Friday, April 03, 2009

A Financial Crisis: Fighting Fire with Fire

The year of 2007 revealed a phenomenon that was already being developed for a long time: the financial crisis. It is not clear when it started exactly, but it was surely not yesterday. By definition, a financial crisis is a period of time in which some financial institutions or assets suddenly lose a large part of their value. This prominent event occurred because the financial bubble in the US housing market exploded, leading to a massive loss of money by the banks, to a general financial distrust, and, more recently, to a global recession. As a result, during recent times, the causes for this explosion have been seriously discussed: the most common entity to be blamed is what some people call “neo-liberalism”, which is a pompous name for pure economic freedom. Similarly, as sub-products of that concept, we get the sub-prime lending, speculation and the deregulation of the market as the engines of this hideous trouncing machine. In a moment of massive unemployment, as well as of economic difficulties, these are the mainstream scapegoats; still, are these targets being fairly accused?

What is not commonly said is that the risky loans given by the banks were a direct result of the action of the Federal Reserve: with the intention of putting more money in the market, the Clinton administration pressured the banks in order for them to expand mortgage loans among low and moderate income people. To attain that goal, deregulation was not the only measure that was taken; in the same way, interest rates were reduced to extremely low levels and state protection was offered in case of failure. This lead to risky loans that banks would not normally give, but because the state was assuming the risk, they were allowed to do it. Also and again, it is safe to say that this financial collapse was not the result of liberalism; ultimately, it was the result of the state intervention in the economy that subverted the natural rules of free market.
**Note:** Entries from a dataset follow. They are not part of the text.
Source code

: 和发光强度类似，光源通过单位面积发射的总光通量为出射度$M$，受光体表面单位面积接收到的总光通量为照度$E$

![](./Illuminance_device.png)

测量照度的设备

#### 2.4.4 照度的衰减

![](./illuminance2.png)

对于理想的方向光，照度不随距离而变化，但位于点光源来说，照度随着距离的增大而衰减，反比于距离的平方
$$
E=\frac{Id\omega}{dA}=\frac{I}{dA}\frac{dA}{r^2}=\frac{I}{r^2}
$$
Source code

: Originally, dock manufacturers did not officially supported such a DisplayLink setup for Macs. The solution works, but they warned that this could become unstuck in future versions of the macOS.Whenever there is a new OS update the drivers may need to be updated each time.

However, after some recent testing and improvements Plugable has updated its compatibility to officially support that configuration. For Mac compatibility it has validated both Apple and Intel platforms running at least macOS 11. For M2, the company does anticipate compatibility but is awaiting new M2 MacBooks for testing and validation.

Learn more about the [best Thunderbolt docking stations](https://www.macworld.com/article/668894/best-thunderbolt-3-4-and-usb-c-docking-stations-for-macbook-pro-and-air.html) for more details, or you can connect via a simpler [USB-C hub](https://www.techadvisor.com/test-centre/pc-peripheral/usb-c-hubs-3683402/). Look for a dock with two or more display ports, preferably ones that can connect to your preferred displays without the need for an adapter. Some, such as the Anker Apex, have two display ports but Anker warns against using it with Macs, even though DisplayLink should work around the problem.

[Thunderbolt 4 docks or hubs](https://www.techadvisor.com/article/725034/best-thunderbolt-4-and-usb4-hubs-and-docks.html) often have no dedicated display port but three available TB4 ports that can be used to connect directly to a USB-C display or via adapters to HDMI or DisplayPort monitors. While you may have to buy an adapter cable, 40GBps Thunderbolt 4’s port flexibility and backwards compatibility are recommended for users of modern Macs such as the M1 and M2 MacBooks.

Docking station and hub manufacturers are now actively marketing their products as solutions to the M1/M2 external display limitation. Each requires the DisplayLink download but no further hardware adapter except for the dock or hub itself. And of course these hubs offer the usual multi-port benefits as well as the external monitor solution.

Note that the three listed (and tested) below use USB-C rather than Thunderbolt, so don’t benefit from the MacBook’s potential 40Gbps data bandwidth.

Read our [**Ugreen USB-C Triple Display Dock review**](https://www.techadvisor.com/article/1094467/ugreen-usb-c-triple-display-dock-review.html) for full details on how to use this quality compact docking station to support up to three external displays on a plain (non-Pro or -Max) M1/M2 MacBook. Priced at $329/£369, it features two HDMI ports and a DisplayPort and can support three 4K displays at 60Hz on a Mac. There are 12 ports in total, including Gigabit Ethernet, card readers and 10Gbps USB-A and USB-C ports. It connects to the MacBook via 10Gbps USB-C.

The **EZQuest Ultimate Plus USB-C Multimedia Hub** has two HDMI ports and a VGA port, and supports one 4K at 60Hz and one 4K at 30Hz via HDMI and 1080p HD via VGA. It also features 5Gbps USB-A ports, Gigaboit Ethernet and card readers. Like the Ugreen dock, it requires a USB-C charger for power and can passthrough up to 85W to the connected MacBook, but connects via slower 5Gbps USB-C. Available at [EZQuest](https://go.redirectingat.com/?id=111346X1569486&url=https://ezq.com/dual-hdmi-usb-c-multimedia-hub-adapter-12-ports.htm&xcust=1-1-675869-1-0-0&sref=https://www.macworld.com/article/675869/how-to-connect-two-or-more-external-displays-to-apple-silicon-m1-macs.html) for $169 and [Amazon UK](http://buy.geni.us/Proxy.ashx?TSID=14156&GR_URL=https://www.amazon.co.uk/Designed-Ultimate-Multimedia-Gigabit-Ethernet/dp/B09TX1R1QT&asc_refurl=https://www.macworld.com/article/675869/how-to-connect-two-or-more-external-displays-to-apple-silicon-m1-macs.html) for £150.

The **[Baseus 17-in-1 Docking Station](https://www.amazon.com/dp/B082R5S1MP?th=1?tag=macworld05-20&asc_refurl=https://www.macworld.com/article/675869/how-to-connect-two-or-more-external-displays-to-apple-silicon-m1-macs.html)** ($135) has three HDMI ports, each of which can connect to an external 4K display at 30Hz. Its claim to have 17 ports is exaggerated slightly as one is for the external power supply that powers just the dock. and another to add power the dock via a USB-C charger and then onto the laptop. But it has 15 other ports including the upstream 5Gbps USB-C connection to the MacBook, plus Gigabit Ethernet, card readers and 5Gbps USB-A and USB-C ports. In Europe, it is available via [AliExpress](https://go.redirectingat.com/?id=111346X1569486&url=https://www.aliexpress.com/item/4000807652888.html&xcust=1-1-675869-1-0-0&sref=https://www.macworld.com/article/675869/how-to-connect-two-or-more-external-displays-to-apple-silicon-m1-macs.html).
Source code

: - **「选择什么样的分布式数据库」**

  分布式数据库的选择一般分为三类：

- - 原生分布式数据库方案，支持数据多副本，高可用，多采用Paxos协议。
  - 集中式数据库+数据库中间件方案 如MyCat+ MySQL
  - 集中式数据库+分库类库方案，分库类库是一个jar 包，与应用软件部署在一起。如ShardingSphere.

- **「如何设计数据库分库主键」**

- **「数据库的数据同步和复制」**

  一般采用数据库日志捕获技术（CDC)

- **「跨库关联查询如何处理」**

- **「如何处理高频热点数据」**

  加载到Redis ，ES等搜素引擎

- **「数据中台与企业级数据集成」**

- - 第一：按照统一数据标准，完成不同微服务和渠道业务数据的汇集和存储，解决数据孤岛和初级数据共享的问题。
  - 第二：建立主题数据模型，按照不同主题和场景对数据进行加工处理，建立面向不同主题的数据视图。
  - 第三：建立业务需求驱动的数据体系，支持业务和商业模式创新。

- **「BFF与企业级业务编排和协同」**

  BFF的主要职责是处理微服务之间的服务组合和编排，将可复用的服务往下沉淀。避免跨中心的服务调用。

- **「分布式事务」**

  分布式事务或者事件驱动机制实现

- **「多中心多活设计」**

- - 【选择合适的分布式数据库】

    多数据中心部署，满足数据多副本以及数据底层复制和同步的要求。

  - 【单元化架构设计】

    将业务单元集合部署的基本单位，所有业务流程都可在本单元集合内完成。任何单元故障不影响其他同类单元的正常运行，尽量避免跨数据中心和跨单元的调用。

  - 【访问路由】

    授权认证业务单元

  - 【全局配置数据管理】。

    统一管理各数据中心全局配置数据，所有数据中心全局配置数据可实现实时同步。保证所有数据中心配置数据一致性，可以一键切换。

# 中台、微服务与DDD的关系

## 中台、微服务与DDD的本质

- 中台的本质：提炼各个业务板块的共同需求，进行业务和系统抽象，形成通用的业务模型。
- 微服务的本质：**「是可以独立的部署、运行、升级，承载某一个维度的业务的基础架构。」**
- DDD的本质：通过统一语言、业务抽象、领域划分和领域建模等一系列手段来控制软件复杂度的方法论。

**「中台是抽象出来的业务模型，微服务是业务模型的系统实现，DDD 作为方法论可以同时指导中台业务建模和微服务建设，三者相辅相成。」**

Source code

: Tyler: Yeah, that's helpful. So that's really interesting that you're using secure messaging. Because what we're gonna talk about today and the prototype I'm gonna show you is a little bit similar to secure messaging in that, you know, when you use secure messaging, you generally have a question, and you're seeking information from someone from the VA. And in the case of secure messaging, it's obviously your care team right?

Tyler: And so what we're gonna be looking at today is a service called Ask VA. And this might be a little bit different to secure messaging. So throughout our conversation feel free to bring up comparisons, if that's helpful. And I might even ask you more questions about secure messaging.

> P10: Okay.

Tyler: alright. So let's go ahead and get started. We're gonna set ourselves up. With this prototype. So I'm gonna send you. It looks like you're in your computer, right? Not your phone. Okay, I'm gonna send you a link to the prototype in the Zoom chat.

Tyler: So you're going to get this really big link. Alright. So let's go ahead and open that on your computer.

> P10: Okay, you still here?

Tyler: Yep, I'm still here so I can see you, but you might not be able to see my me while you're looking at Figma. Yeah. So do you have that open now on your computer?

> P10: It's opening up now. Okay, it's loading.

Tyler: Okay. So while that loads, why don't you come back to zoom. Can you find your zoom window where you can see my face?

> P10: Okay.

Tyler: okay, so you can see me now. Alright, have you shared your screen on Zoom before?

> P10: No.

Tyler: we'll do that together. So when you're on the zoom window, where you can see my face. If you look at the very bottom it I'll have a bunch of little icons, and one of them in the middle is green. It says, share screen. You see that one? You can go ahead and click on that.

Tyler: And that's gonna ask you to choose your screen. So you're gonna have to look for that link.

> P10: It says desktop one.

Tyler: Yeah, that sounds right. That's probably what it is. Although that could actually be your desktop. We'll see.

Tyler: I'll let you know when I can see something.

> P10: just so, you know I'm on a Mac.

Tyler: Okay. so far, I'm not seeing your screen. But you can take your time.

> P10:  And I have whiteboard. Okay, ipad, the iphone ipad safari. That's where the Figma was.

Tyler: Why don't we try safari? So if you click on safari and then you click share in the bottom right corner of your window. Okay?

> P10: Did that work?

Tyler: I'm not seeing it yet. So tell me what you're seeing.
In some way, this crisis was a blessing for many politicians in power: with the media spreading the news that “savage liberalism” and greed were to blame for what happened, the governments from all over the western world took the opportunity to increase their power by enlarging the functions of state, by promising to regulate every human interaction to its core or by taking control of the economy; to put it in other words, by returning to classic Keynesianism. It is no surprise, according to politicians, free market is now the demon that should be hunt; as a consequence, personal freedom will become seriously damaged. Frightened by the catastrophic propaganda, people claim for more regulation, for more state control, forgetting that the state control will inevitably knock at their door one day, by intervening directly in their personal and professional lives.

State intervention brought us to this, but because of simplistic propaganda, people now want more state intervention to solve the problem that the previous intervention has created. Ironic? Lets just say that life is a Samuel Beckett play.